Selected extract:
Density functional theory (DFT) tends to produce a bound state of the uracil anion,⁴² making it an ideal choice for calculating the vibronic spectrum of valence U⁻. We opted for the long-range corrected CAM-B3LYP functional,⁵¹ with the diffuse aug-cc-pVDZ Dunning basis set.⁵² By omitting the extra-diffuse basis functions that are often added into calculations on U⁻, the optimized anion geometry settled into the buckled valence state, and a minimum was confirmed through vibrational frequency analysis. The planar equilibrium structure of neutral uracil was also calculated, allowing the vibronic spectrum associated with the S₀ ← transition to be computed. Each transition was broadened by a Gaussian function with standard deviation σ = 20 meV, and summed to produce a representative photoelectron spectrum. The simulated spectrum was shifted to align with the measured 0–0 transition of U⁻(Ar)₃. All calculations were performed with Gaussian 16.⁵³

Results and discussion

Photoelectron spectra of uracil–argon cluster anions

Photoelectron spectra of a series of uracil–argon cluster anions, U⁻(Ar)_n where n ≤ 25, were acquired using nanosecond laser pulses with photon energy hν = 1.165 eV. Fig. 1(a) shows a selection of the spectra corresponding to the smaller clusters, n ≤ 9. Photoelectron signal is plotted in terms of electron binding energy, defined as eBE = hν − eKE, where eKE is the measured electron kinetic energy. As found in earlier photoelectron spectroscopy experiments,^13,44,45 the photoelectron spectrum of U⁻ exhibits a single, sharp peak at low electron binding energy. This is the characteristic photoelectron signal arising from photodetachment of a DBS to reach the ground-state neutral, as the excess electron only weakly interacts with the neutral core. We additionally confirm that the electron emission is highly anisotropic (β₂ = +2.0, see Fig. 1(b)) as expected from an s-like non-valence orbital.^54,55 We determine that EA_D = +75 ± 6 meV (details of our calibration process in the ESI†).

Fig. 1 (a) Photoelectron spectra of uracil–argon cluster anions, U⁻(Ar)_n, acquired using nanosecond laser pulses with hν = 1.165 eV. Blue arrows highlight the electron binding energy (eBE) associated with the 0–0 transition from the valence state to the neutral ground state. (b) Corresponding photoelectron images from dipole-bound U⁻ (left) and valence-bound U⁻(Ar)₃ (right). The fixed direction of laser polarization vector is represented by ε.

Records shown:

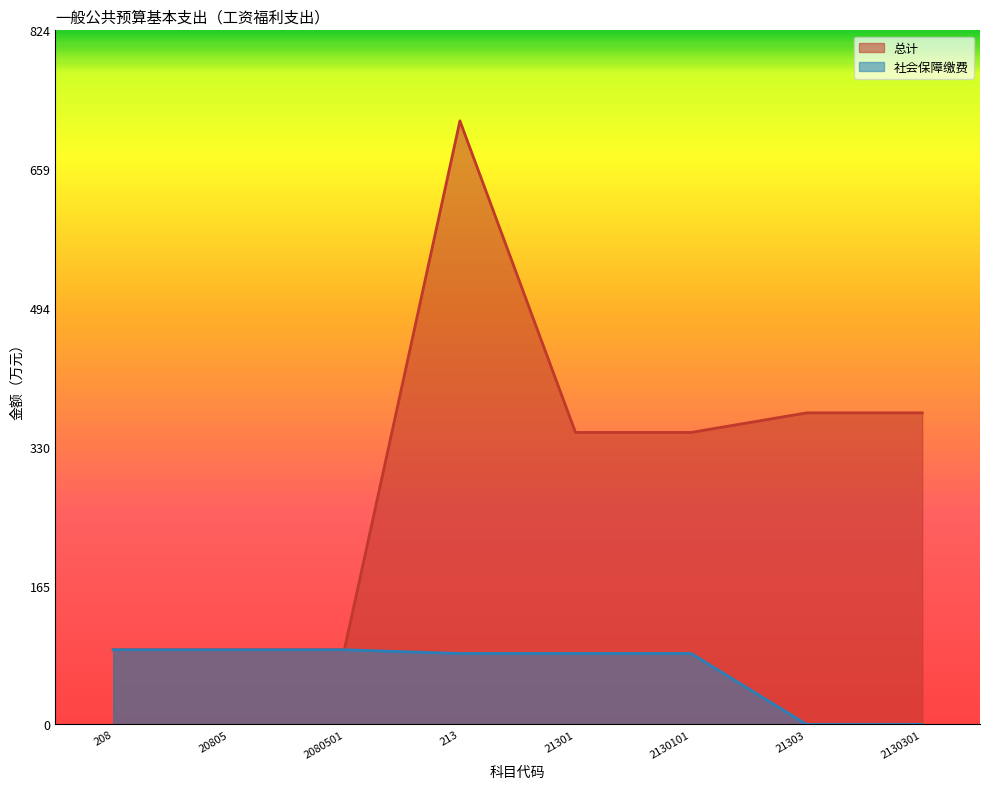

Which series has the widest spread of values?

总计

--

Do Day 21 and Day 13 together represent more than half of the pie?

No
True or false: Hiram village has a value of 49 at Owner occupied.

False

Parts of the exercise:
A. Duplicate the passage of the uracil–argon text from "Fig. 1 (a) Photoelectron" to "represented by ε.".
B. According to the uracil–argon text, why does the photoelectron spectrum of U⁻ show "a single, sharp peak at low electron binding energy"? Answer in one to three sentences.

Answers for this exercise:
A.
Fig. 1 (a) Photoelectron spectra of uracil–argon cluster anions, U⁻(Ar)_n, acquired using nanosecond laser pulses with hν = 1.165 eV. Blue arrows highlight the electron binding energy (eBE) associated with the 0–0 transition from the valence state to the neutral ground state. (b) Corresponding photoelectron images from dipole-bound U⁻ (left) and valence-bound U⁻(Ar)₃ (right). The fixed direction of laser polarization vector is represented by ε.

B. This peak is the characteristic signal from photodetachment of a dipole-bound state (DBS) to the ground-state neutral. The excess electron interacts only weakly with the neutral core.